Letters to the Skirmisher

Grant with his war horse
General Grant and his war horse, "Cincinnati," in June of 1864. (Library of Congress)

What major rights and responsibilities did General Ulysses S. Grant have during this war?

As a young man, Grant attended West Point to learn how to be a military officer. After the Mexican War ended in 1848, he resigned to avoid charges of drunkenness.

When the Civil War began, Grant had to re-enter the army as a low-level officer.  This meant that at first, he was responsible for a thousand or so soldiers in the 21st Illinois Volunteer Infantry Regiment.

As Grant proved his ability, he earned promotions. Eventually, he became a Lieutenant-General, commander of all Union armies. This position was originally created for George Washington during the American Revolution.

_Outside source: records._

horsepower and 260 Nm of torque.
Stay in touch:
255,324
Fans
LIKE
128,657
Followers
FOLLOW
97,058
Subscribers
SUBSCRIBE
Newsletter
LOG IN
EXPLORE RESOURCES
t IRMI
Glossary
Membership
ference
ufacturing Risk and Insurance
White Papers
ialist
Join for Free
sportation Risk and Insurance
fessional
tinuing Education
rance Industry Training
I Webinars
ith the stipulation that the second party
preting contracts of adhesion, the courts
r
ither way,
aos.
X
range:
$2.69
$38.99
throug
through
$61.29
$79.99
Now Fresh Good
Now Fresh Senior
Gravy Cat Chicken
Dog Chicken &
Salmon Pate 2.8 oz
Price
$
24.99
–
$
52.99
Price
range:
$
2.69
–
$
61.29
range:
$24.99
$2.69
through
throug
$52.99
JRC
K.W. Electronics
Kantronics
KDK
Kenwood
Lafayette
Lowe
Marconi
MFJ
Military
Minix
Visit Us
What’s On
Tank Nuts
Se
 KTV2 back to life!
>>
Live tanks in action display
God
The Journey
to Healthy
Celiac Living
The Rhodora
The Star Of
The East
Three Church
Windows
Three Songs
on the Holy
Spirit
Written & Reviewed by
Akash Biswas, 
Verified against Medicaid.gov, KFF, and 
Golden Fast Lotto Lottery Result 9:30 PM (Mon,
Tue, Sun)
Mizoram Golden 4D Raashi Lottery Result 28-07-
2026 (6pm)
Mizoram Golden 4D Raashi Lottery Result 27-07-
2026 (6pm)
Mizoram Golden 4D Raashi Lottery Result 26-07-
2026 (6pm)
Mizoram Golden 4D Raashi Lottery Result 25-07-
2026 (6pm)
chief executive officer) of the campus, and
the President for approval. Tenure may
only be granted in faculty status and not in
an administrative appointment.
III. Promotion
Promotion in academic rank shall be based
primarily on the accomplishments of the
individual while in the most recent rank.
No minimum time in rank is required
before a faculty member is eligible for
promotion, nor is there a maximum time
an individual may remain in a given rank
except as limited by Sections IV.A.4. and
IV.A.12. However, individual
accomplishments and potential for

Grant’s high rank gave him great responsibility. He earned the right to issue orders that could cost men their lives. By the end of the war, he commanded more than one million soldiers. His decisions influenced the outcome of the war and the lives of Southern civilians.

How did Grant remain calm in battle?

Read Grant’s words describing his experience as a low-level officer in the Civil War:

“As we approached the brow of the hill from which it was expected we could see [the enemy’s] camp, and possibly find his men ready formed to meet us, my heart kept getting higher and higher until it felt to me as though it was in my throat. I would have given anything then to have been back in Illinois, but I had not the moral courage to halt and consider what to do; I kept right on.

Grant composite
This photo is an interesting 1902 composite of General Grant at Cold Harbor and a Confederate prison camp, in the background. (Library of Congress)

When we reached a point from which the valley below was in full view I halted. The place where [the enemy] had been encamped a few days before was still there and the marks of a recent encampment were plainly visible, but the troops were gone. My heart resumed its place.

It occurred to me at once that [the enemy] had been as much afraid of me as I had been of him. This was a view of the question I had never taken before; but it was one I never forgot afterwards. From that event to the close of the war, I never experienced trepidation upon confronting an enemy, though I always felt more or less anxiety. I never forgot that he had as much reason to fear my forces as I had his. The lesson was valuable.”